Attorney General William Barr told a Senate panel that spying may have taken place against Donald Trump’s presidential campaign. Of course, Democrats immediately attacked Barr. They are critical of Barr’s handling of the Mueller report on the investigation into whether Russia influenced the Trump-Clinton race and possible obstruction of justice by Trump.
The Mueller report didn’t find any evidence of Russia tampering with the election and did not come to a conclusion on obstruction of justice — that much was revealed by Barr in a preliminary report.
Democrats weren’t happy about those words and want the full report released without any elimination of items. Barr has said he will block revealing any information that he deems security sensitive. Barr has said he will release a redacted version of the Mueller report as early as next week.

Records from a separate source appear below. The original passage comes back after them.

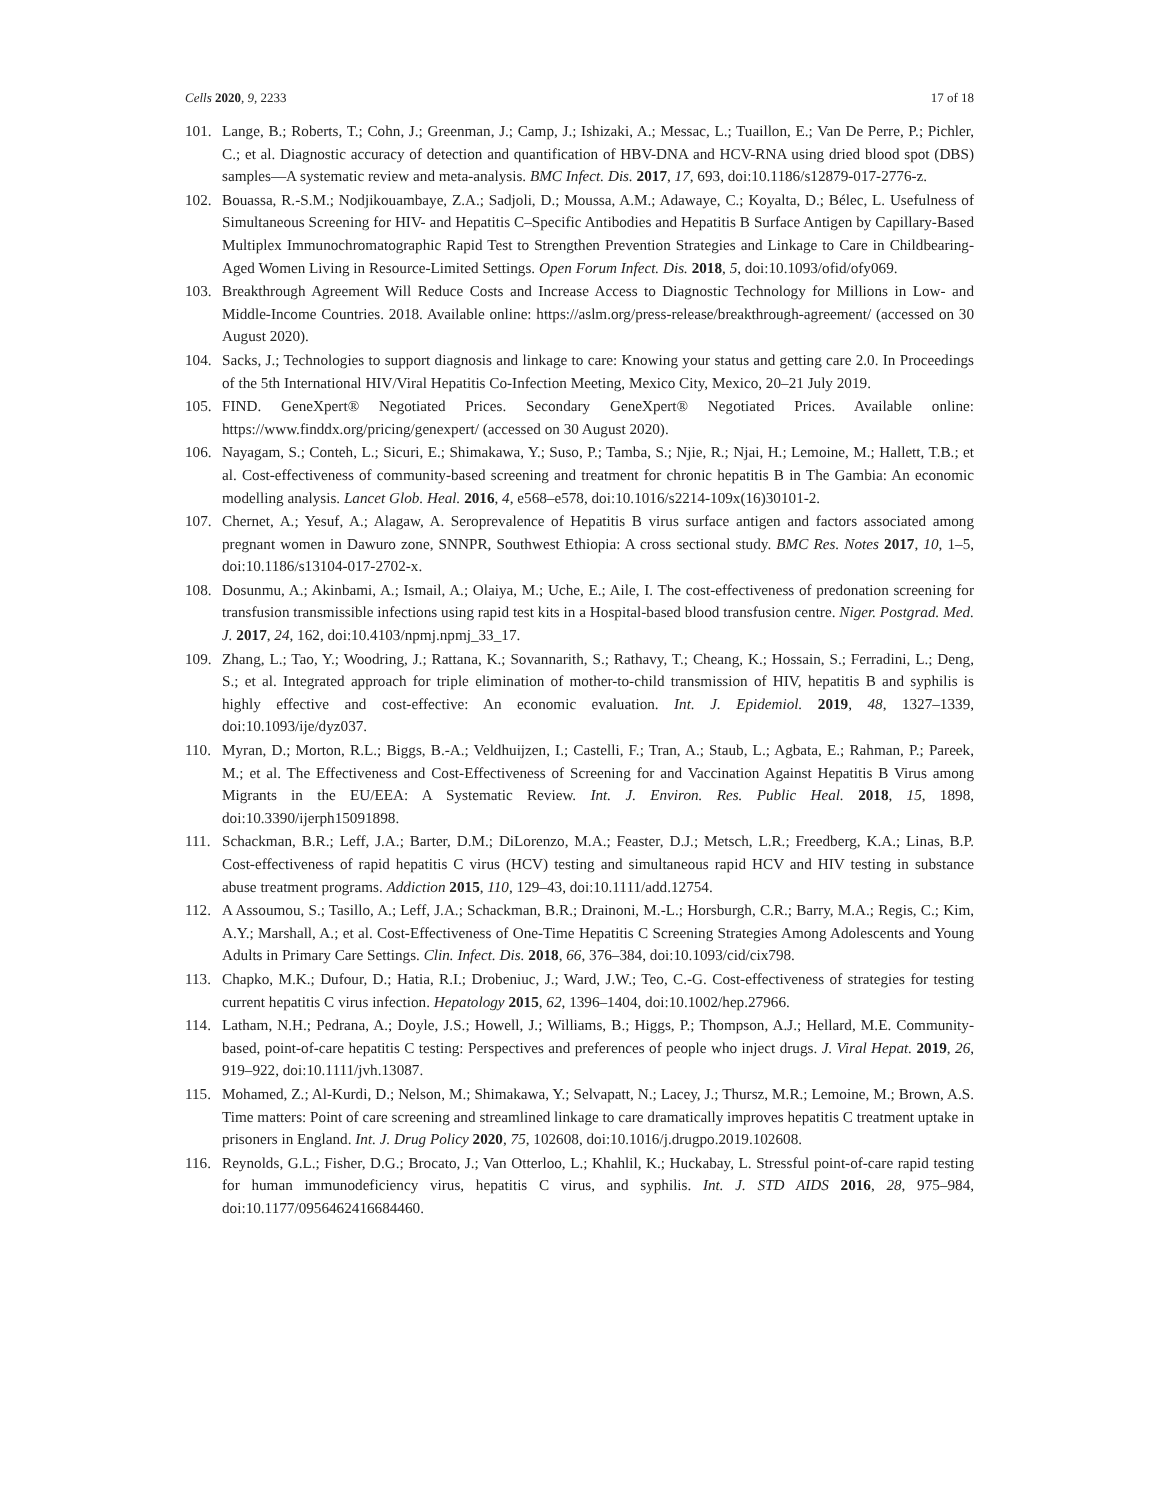Cells 2020, 9, 2233 17 of 18
101. Lange, B.; Roberts, T.; Cohn, J.; Greenman, J.; Camp, J.; Ishizaki, A.; Messac, L.; Tuaillon, E.; Van De Perre, P.; Pichler, C.; et al. Diagnostic accuracy of detection and quantification of HBV-DNA and HCV-RNA using dried blood spot (DBS) samples—A systematic review and meta-analysis. BMC Infect. Dis. 2017, 17, 693, doi:10.1186/s12879-017-2776-z.
102. Bouassa, R.-S.M.; Nodjikouambaye, Z.A.; Sadjoli, D.; Moussa, A.M.; Adawaye, C.; Koyalta, D.; Bélec, L. Usefulness of Simultaneous Screening for HIV- and Hepatitis C–Specific Antibodies and Hepatitis B Surface Antigen by Capillary-Based Multiplex Immunochromatographic Rapid Test to Strengthen Prevention Strategies and Linkage to Care in Childbearing-Aged Women Living in Resource-Limited Settings. Open Forum Infect. Dis. 2018, 5, doi:10.1093/ofid/ofy069.
103. Breakthrough Agreement Will Reduce Costs and Increase Access to Diagnostic Technology for Millions in Low- and Middle-Income Countries. 2018. Available online: https://aslm.org/press-release/breakthrough-agreement/ (accessed on 30 August 2020).
104. Sacks, J.; Technologies to support diagnosis and linkage to care: Knowing your status and getting care 2.0. In Proceedings of the 5th International HIV/Viral Hepatitis Co-Infection Meeting, Mexico City, Mexico, 20–21 July 2019.
105. FIND. GeneXpert® Negotiated Prices. Secondary GeneXpert® Negotiated Prices. Available online: https://www.finddx.org/pricing/genexpert/ (accessed on 30 August 2020).
106. Nayagam, S.; Conteh, L.; Sicuri, E.; Shimakawa, Y.; Suso, P.; Tamba, S.; Njie, R.; Njai, H.; Lemoine, M.; Hallett, T.B.; et al. Cost-effectiveness of community-based screening and treatment for chronic hepatitis B in The Gambia: An economic modelling analysis. Lancet Glob. Heal. 2016, 4, e568–e578, doi:10.1016/s2214-109x(16)30101-2.
107. Chernet, A.; Yesuf, A.; Alagaw, A. Seroprevalence of Hepatitis B virus surface antigen and factors associated among pregnant women in Dawuro zone, SNNPR, Southwest Ethiopia: A cross sectional study. BMC Res. Notes 2017, 10, 1–5, doi:10.1186/s13104-017-2702-x.
108. Dosunmu, A.; Akinbami, A.; Ismail, A.; Olaiya, M.; Uche, E.; Aile, I. The cost-effectiveness of predonation screening for transfusion transmissible infections using rapid test kits in a Hospital-based blood transfusion centre. Niger. Postgrad. Med. J. 2017, 24, 162, doi:10.4103/npmj.npmj_33_17.
109. Zhang, L.; Tao, Y.; Woodring, J.; Rattana, K.; Sovannarith, S.; Rathavy, T.; Cheang, K.; Hossain, S.; Ferradini, L.; Deng, S.; et al. Integrated approach for triple elimination of mother-to-child transmission of HIV, hepatitis B and syphilis is highly effective and cost-effective: An economic evaluation. Int. J. Epidemiol. 2019, 48, 1327–1339, doi:10.1093/ije/dyz037.
110. Myran, D.; Morton, R.L.; Biggs, B.-A.; Veldhuijzen, I.; Castelli, F.; Tran, A.; Staub, L.; Agbata, E.; Rahman, P.; Pareek, M.; et al. The Effectiveness and Cost-Effectiveness of Screening for and Vaccination Against Hepatitis B Virus among Migrants in the EU/EEA: A Systematic Review. Int. J. Environ. Res. Public Heal. 2018, 15, 1898, doi:10.3390/ijerph15091898.
111. Schackman, B.R.; Leff, J.A.; Barter, D.M.; DiLorenzo, M.A.; Feaster, D.J.; Metsch, L.R.; Freedberg, K.A.; Linas, B.P. Cost-effectiveness of rapid hepatitis C virus (HCV) testing and simultaneous rapid HCV and HIV testing in substance abuse treatment programs. Addiction 2015, 110, 129–43, doi:10.1111/add.12754.
112. A Assoumou, S.; Tasillo, A.; Leff, J.A.; Schackman, B.R.; Drainoni, M.-L.; Horsburgh, C.R.; Barry, M.A.; Regis, C.; Kim, A.Y.; Marshall, A.; et al. Cost-Effectiveness of One-Time Hepatitis C Screening Strategies Among Adolescents and Young Adults in Primary Care Settings. Clin. Infect. Dis. 2018, 66, 376–384, doi:10.1093/cid/cix798.
113. Chapko, M.K.; Dufour, D.; Hatia, R.I.; Drobeniuc, J.; Ward, J.W.; Teo, C.-G. Cost-effectiveness of strategies for testing current hepatitis C virus infection. Hepatology 2015, 62, 1396–1404, doi:10.1002/hep.27966.
114. Latham, N.H.; Pedrana, A.; Doyle, J.S.; Howell, J.; Williams, B.; Higgs, P.; Thompson, A.J.; Hellard, M.E. Community-based, point-of-care hepatitis C testing: Perspectives and preferences of people who inject drugs. J. Viral Hepat. 2019, 26, 919–922, doi:10.1111/jvh.13087.
115. Mohamed, Z.; Al-Kurdi, D.; Nelson, M.; Shimakawa, Y.; Selvapatt, N.; Lacey, J.; Thursz, M.R.; Lemoine, M.; Brown, A.S. Time matters: Point of care screening and streamlined linkage to care dramatically improves hepatitis C treatment uptake in prisoners in England. Int. J. Drug Policy 2020, 75, 102608, doi:10.1016/j.drugpo.2019.102608.
116. Reynolds, G.L.; Fisher, D.G.; Brocato, J.; Van Otterloo, L.; Khahlil, K.; Huckabay, L. Stressful point-of-care rapid testing for human immunodeficiency virus, hepatitis C virus, and syphilis. Int. J. STD AIDS 2016, 28, 975–984, doi:10.1177/0956462416684460.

House Speaker Nancy Pelosi said flatly that she doesn’t trust Barr and he has lost credibility as the nation’s chief law enforcement officer.
President Trump has termed the whole matter as part of the Democratic effort to unseat him, but, of course, he is happy with what he knows of the Mueller report.
We wouldn’t say spying is the norm in politically infested Washington, D.C., but it has been going on for a long time, from reports that surface every now and then. We don’t doubt that some spying goes on between the political parties. Remember Watergate?
Is there something in the Mueller report that has led Barr to believe there “may” have been spying against the Trump campaign?
As the Associated Press reported, Barr’s remarks about spying and the use of that word “tapped into a White House narrative of law enforcement misconduct.”
Barr said although he didn’t have specific evidence of wrongdoing, he has questions about it.
We don’t doubt for a D.C. second that spying goes on in our nation’s capital by political parties. We hope law enforcement hasn’t been involved.